## Source extract
--------
Fourteen local governments – ten in Borno, and two each in Adamawa and Yobe – were under Boko Haram control as at February 7th, but right now, they control just 3, all in Borno. Many expressed doubt that 6 weeks would be enough to carry out what seemed impossible for all of 2014, namely, preventing insurgents from capturing and holding any part of Nigerian territory.

Now, the Nigerian Army has significantly rolled back Boko Haram, with help from the armies of Niger, Chad and Cameroon, as well as other foreign soldiers, either in active combat roles or as technical advisers, depending on who you ask.

It has gone some way to improving Goodluck Jonathan’s abysmal record on security, but for many the timing of the army’s surge is suspect, and they wonder why it has taken so long. The President says he had underestimated the terrorist group. If so, this has brought a high cost indeed: 15,000 plus killed, 3 million plus displaced, and hundreds in captivity, most notable of which are the Chibok girls, who are yet to return to their parents nearly a year later.
--------
## Explore the material
1. According to the Boko Haram excerpt, how many local governments were under Boko Haram control as at February 7th?
2. Retype part of the Boko Haram excerpt, beginning at the words "It has gone" and stopping after "a year later.".
The rows have no connection to the Boko Haram excerpt.

## Data section
--------
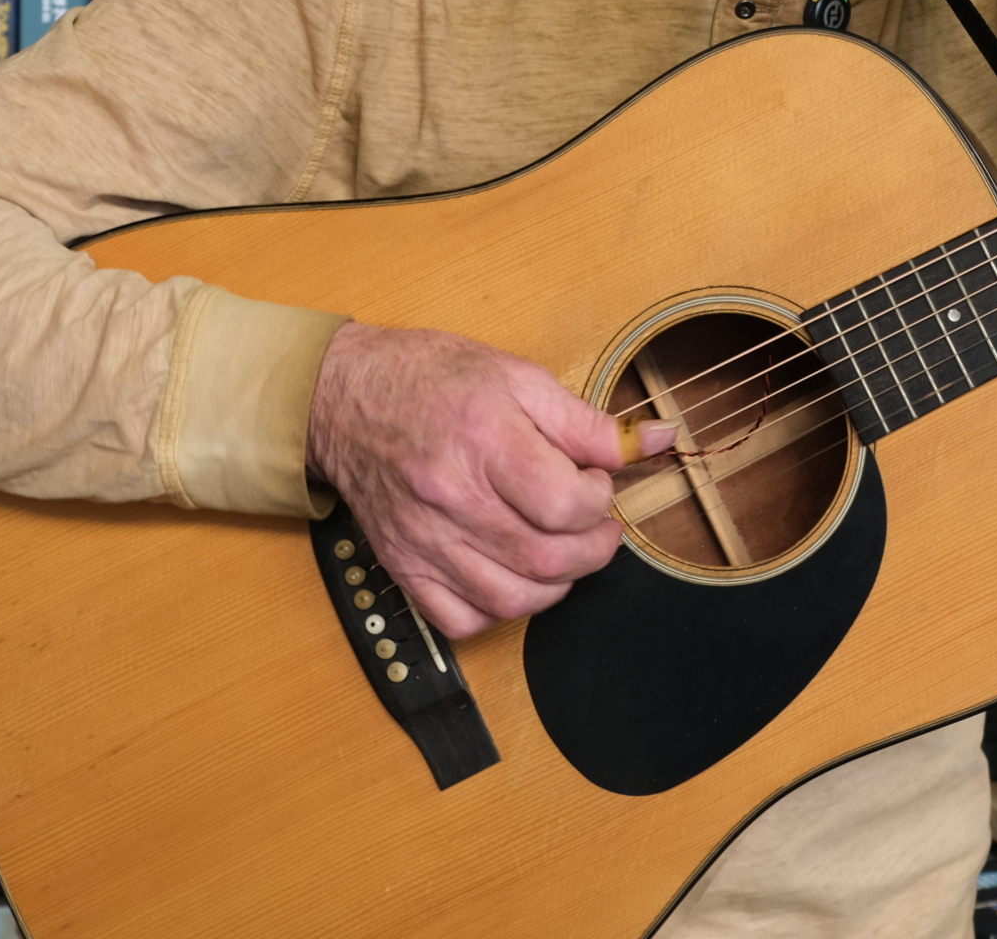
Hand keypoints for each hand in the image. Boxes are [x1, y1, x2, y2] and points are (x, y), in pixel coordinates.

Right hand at [305, 322, 679, 638]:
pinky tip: (511, 574)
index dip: (601, 503)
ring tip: (561, 551)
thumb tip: (654, 441)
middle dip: (593, 550)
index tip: (596, 485)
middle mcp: (450, 496)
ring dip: (556, 584)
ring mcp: (423, 540)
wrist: (342, 398)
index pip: (566, 505)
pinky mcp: (403, 567)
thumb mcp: (517, 377)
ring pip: (511, 599)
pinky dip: (499, 611)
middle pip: (547, 559)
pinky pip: (462, 620)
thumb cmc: (430, 379)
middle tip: (596, 525)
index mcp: (484, 438)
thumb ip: (586, 422)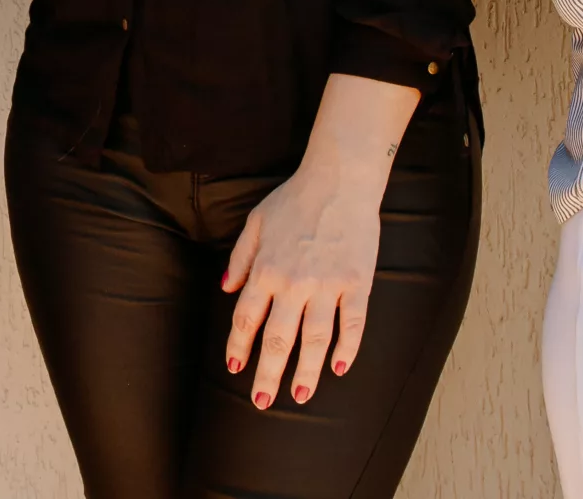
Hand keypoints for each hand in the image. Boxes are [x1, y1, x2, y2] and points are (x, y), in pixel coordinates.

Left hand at [221, 150, 387, 408]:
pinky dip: (348, 348)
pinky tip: (341, 368)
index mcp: (266, 269)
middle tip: (261, 402)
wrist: (340, 180)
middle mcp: (294, 282)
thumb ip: (240, 257)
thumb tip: (225, 288)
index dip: (239, 346)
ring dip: (306, 371)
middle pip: (278, 338)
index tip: (234, 367)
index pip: (246, 317)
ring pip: (315, 340)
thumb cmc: (294, 199)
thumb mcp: (255, 222)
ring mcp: (328, 285)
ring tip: (298, 396)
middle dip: (267, 374)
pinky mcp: (357, 283)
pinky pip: (353, 324)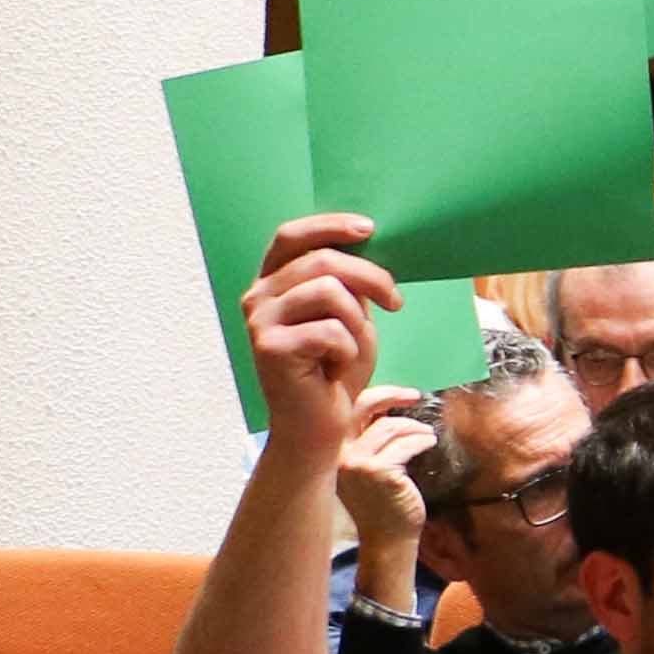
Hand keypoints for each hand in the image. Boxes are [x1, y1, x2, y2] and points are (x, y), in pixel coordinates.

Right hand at [240, 211, 397, 459]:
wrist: (319, 427)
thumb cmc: (337, 369)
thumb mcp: (350, 315)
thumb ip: (348, 282)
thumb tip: (368, 242)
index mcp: (273, 283)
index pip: (291, 235)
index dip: (330, 225)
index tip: (370, 229)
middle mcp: (258, 297)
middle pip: (322, 260)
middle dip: (371, 277)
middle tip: (396, 300)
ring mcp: (259, 322)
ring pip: (329, 291)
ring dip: (358, 321)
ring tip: (351, 348)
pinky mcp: (270, 348)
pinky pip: (331, 330)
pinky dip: (349, 350)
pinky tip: (336, 369)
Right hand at [330, 392, 435, 583]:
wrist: (388, 540)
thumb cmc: (382, 503)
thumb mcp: (367, 468)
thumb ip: (368, 440)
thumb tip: (385, 408)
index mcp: (331, 452)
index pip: (348, 410)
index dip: (377, 396)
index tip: (402, 395)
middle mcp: (338, 455)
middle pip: (363, 407)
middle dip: (391, 395)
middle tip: (414, 396)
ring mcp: (356, 463)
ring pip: (390, 426)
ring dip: (414, 427)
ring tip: (426, 434)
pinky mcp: (378, 471)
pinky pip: (405, 443)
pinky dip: (421, 440)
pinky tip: (429, 442)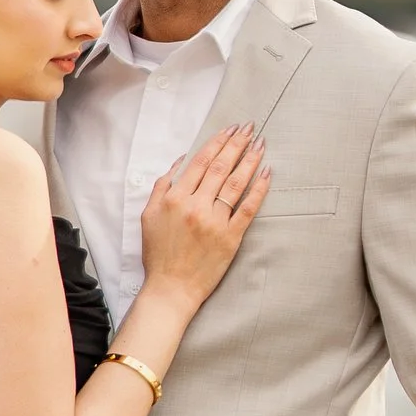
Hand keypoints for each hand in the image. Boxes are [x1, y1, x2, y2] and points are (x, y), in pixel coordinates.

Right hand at [138, 122, 271, 309]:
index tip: (231, 129)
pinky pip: (248, 208)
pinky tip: (267, 173)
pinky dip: (259, 189)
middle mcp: (195, 206)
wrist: (171, 288)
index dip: (218, 142)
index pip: (201, 162)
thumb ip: (162, 186)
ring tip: (260, 144)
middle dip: (237, 144)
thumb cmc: (159, 253)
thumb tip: (179, 160)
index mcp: (175, 198)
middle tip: (250, 128)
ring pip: (236, 183)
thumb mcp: (149, 215)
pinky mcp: (230, 237)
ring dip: (250, 160)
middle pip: (221, 167)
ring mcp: (215, 222)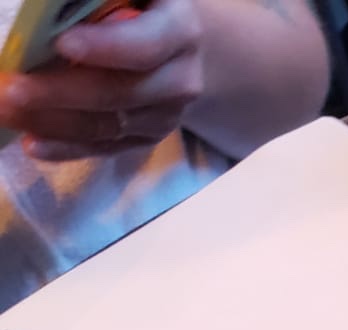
--------
## Task results
1. Fourteen: ten in Borno and two each in Adamawa and Yobe.

2.
It has gone some way to improving Goodluck Jonathan’s abysmal record on security, but for many the timing of the army’s surge is suspect, and they wonder why it has taken so long. The President says he had underestimated the terrorist group. If so, this has brought a high cost indeed: 15,000 plus killed, 3 million plus displaced, and hundreds in captivity, most notable of which are the Chibok girls, who are yet to return to their parents nearly a year later.